PS C:\Users\knightli> ollama run gemma4:31b-it-q8_0
pulling manifest
pulling a0feadb736f5:  46% ▕████████████████████████████████████████████████████████████████▏ 15 GB/ 33 GB  8.5 MB/s  35m23s

This does not mean every network environment will see the same improvement, but it does support one useful conclusion: the bottleneck may be the actual large-file download path rather than the Ollama client itself.

A more practical troubleshooting order

If you run into the same issue, this order usually works well:

Run ollama pull or ollama run once and confirm the issue is reproducible.
Test a blob URL with wget or curl -L and confirm whether it redirects to *.r2.cloudflarestorage.com.
Adjust your proxy or routing only for the real download domain, then test speed and stability again.

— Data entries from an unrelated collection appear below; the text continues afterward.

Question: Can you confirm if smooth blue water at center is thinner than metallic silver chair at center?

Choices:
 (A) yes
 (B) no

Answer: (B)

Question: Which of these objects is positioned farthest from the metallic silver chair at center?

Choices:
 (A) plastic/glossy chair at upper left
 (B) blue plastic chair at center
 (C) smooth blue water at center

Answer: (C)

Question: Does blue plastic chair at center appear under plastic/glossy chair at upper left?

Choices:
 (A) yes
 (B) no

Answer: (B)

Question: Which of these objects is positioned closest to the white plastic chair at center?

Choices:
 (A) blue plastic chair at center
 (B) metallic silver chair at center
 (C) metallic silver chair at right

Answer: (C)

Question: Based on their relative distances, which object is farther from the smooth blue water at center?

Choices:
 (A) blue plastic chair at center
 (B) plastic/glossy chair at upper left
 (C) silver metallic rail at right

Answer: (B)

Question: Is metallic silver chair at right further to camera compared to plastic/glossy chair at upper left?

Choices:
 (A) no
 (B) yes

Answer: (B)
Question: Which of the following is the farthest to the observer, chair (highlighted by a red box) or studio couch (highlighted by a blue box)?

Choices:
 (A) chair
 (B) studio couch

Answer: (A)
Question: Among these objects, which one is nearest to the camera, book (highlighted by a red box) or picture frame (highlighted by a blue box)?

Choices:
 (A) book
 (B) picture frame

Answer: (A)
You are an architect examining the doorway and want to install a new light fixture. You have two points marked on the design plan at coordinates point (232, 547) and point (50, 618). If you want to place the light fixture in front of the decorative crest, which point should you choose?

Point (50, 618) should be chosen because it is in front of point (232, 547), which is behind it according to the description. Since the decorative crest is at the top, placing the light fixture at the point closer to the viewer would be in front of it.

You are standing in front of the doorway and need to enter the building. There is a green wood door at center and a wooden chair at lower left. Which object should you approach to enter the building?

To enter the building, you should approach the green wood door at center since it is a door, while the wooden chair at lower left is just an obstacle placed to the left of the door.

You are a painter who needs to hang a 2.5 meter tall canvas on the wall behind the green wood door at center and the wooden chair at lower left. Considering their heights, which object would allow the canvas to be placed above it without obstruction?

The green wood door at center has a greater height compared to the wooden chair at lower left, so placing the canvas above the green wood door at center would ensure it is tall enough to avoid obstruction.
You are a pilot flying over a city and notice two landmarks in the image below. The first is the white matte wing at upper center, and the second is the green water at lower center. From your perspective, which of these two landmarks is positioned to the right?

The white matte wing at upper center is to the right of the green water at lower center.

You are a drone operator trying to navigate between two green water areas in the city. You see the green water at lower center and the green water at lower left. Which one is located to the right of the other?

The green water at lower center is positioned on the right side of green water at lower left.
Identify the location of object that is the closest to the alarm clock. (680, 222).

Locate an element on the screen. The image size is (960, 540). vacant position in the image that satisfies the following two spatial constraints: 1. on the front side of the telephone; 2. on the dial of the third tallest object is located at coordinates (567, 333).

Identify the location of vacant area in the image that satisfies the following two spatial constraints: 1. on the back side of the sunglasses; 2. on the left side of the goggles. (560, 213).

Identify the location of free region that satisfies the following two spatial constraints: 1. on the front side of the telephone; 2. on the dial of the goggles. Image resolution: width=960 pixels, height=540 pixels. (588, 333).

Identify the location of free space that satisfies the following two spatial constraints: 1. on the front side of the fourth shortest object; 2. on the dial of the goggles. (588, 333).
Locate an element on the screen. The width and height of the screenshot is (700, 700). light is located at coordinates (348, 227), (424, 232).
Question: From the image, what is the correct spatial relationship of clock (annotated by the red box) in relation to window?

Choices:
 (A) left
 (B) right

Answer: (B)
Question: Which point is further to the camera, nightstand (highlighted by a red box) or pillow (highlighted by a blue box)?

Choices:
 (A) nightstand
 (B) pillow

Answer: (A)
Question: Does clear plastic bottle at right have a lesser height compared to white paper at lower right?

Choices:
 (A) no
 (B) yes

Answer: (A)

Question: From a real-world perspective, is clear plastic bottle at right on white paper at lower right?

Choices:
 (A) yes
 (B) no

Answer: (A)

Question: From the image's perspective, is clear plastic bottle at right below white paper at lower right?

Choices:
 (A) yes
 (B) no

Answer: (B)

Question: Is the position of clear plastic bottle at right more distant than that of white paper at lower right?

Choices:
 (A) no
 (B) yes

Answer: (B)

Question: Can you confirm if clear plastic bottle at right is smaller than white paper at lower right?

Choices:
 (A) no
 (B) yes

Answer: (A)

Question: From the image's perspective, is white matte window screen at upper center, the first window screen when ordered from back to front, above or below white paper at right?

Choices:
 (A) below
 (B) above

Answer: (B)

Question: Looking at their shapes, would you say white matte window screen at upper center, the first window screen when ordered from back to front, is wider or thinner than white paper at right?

The benefit of this order is that each step validates one clear hypothesis, so you do not have to troubleshoot blindly.

Conclusion

When ollama pull is slow, the problem is often not that registry.ollama.ai is unreachable, but that the Cloudflare R2 path actually serving the large files is unstable.

So instead of retrying over and over, a better approach is to identify the real download path first and optimize the network route where the traffic actually lands.